* Task data:
_ _ _
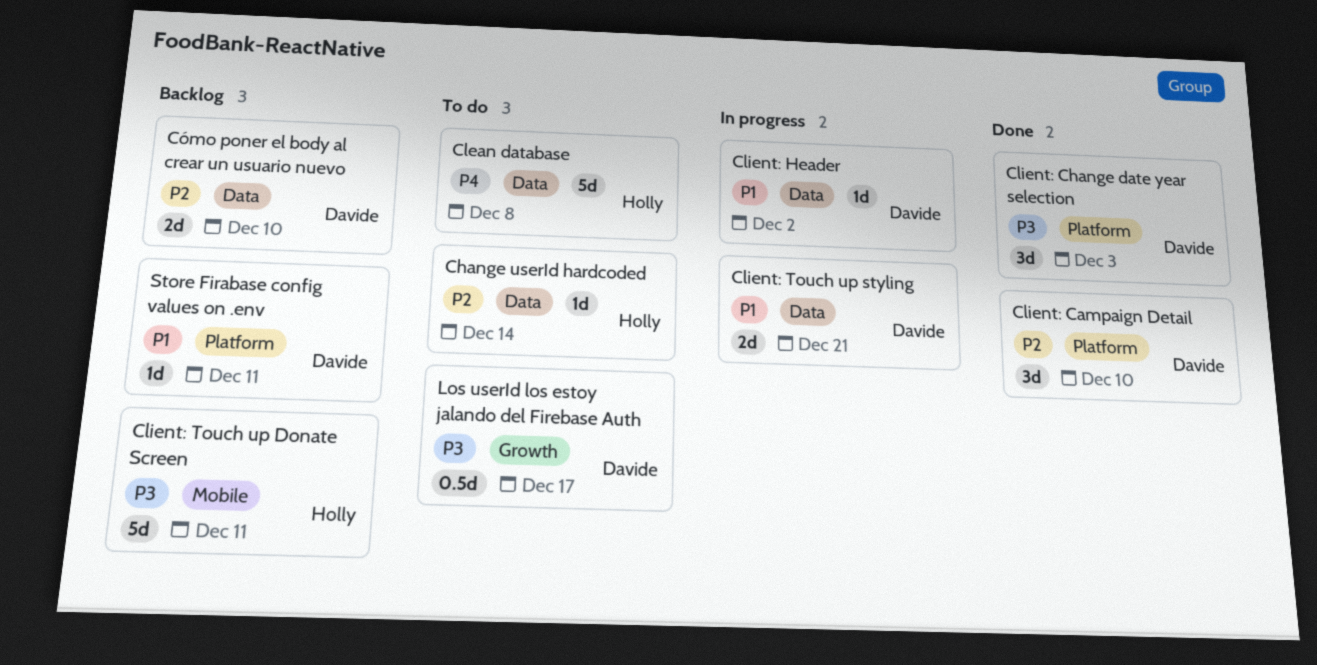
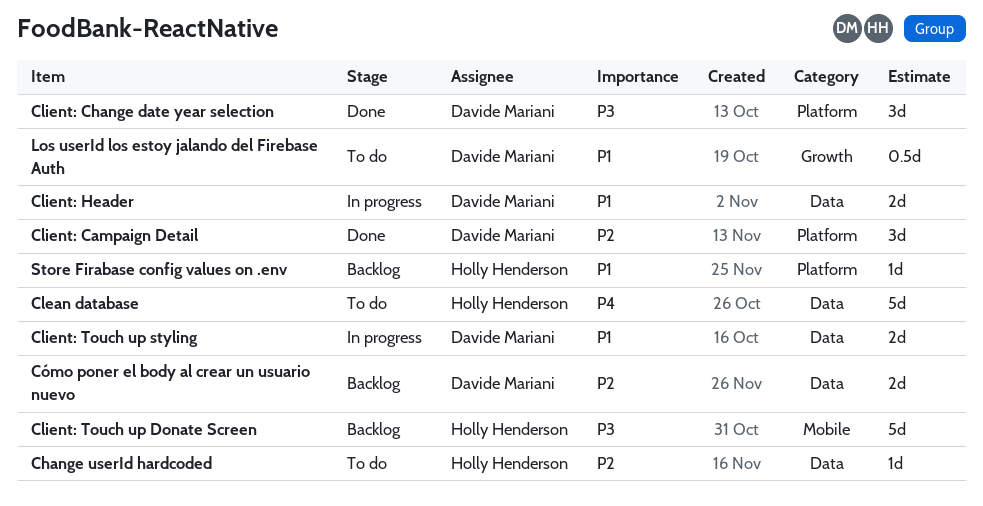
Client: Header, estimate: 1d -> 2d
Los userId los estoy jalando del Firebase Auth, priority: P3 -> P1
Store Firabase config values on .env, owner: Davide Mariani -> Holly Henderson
_ _ _
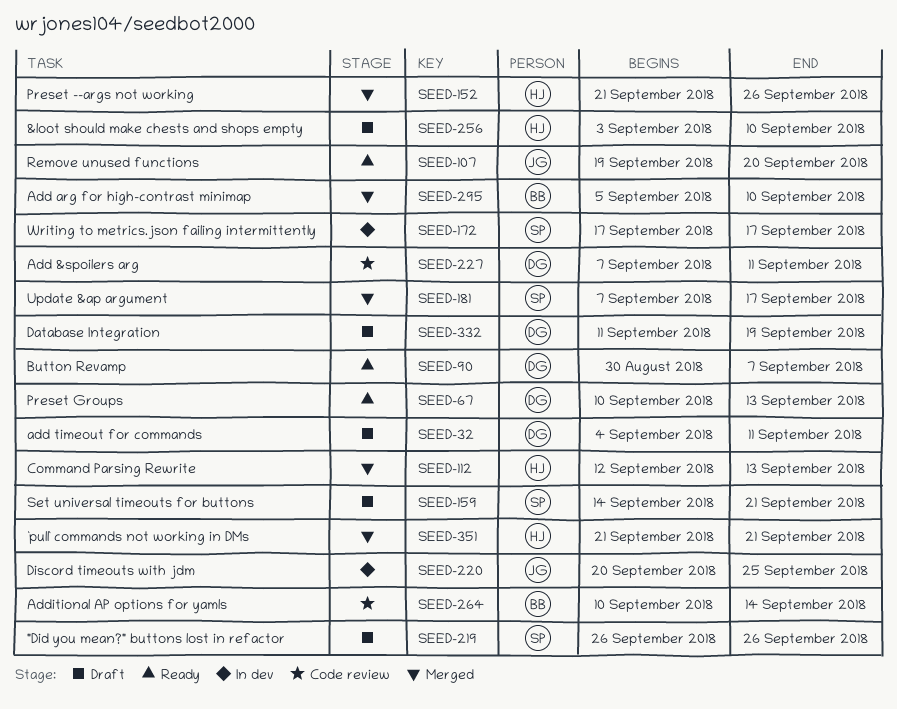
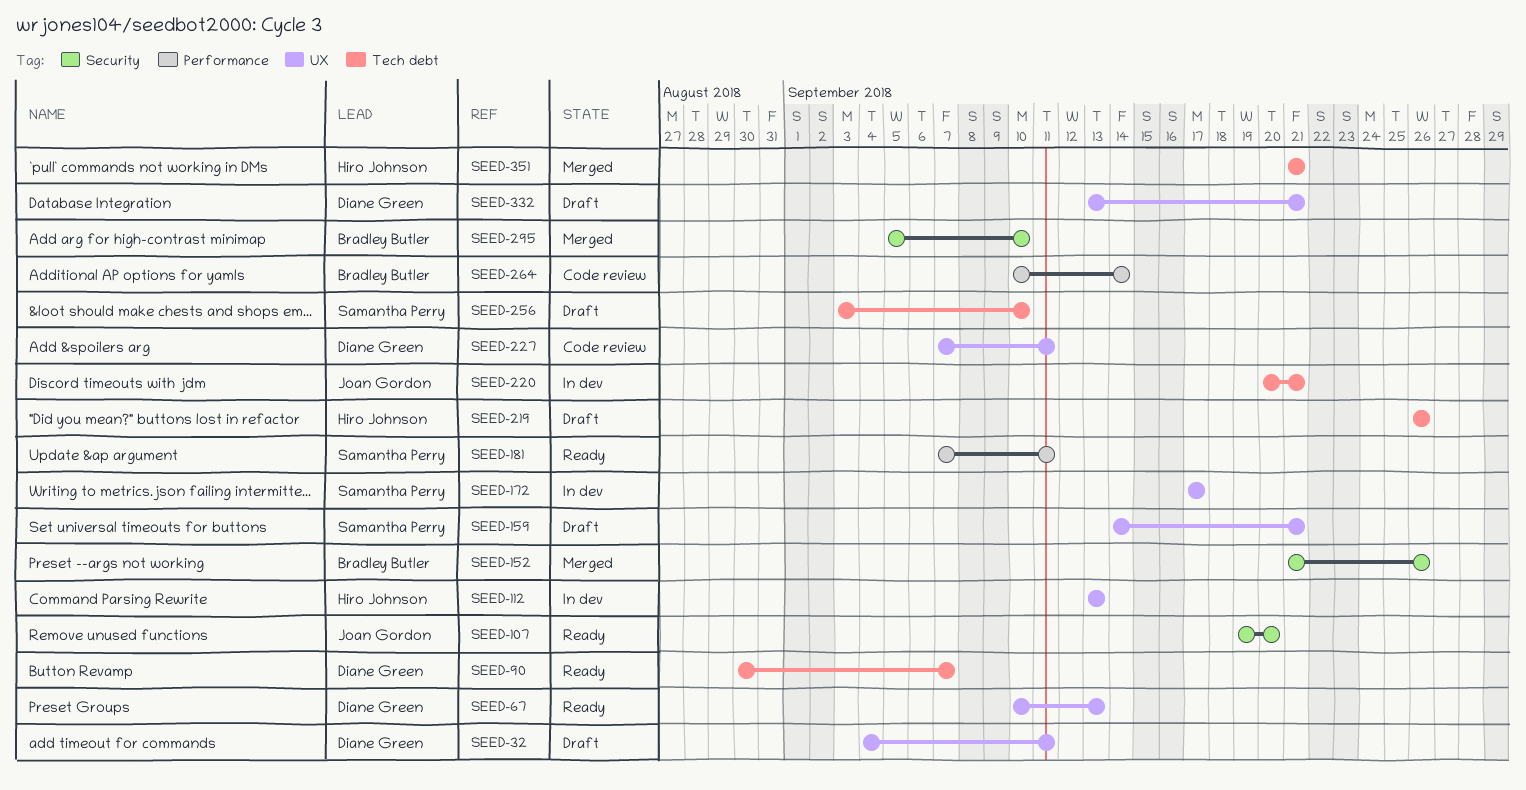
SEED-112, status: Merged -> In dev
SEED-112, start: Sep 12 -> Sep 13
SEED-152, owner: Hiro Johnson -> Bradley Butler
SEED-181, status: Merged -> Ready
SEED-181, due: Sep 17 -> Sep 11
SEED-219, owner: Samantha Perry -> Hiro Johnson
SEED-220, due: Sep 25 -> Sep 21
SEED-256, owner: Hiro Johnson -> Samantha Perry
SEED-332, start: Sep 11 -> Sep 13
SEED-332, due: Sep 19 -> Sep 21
_ _ _
* Work required: Copy range, inclusive: the line holding "SEED-219, owner: Samantha" to the line holding "SEED-332, due: Sep 19 -> Sep 21". Reproduce exactly those lines of the records above and no others.

* Task result:
SEED-219, owner: Samantha Perry -> Hiro Johnson
SEED-220, due: Sep 25 -> Sep 21
SEED-256, owner: Hiro Johnson -> Samantha Perry
SEED-332, start: Sep 11 -> Sep 13
SEED-332, due: Sep 19 -> Sep 21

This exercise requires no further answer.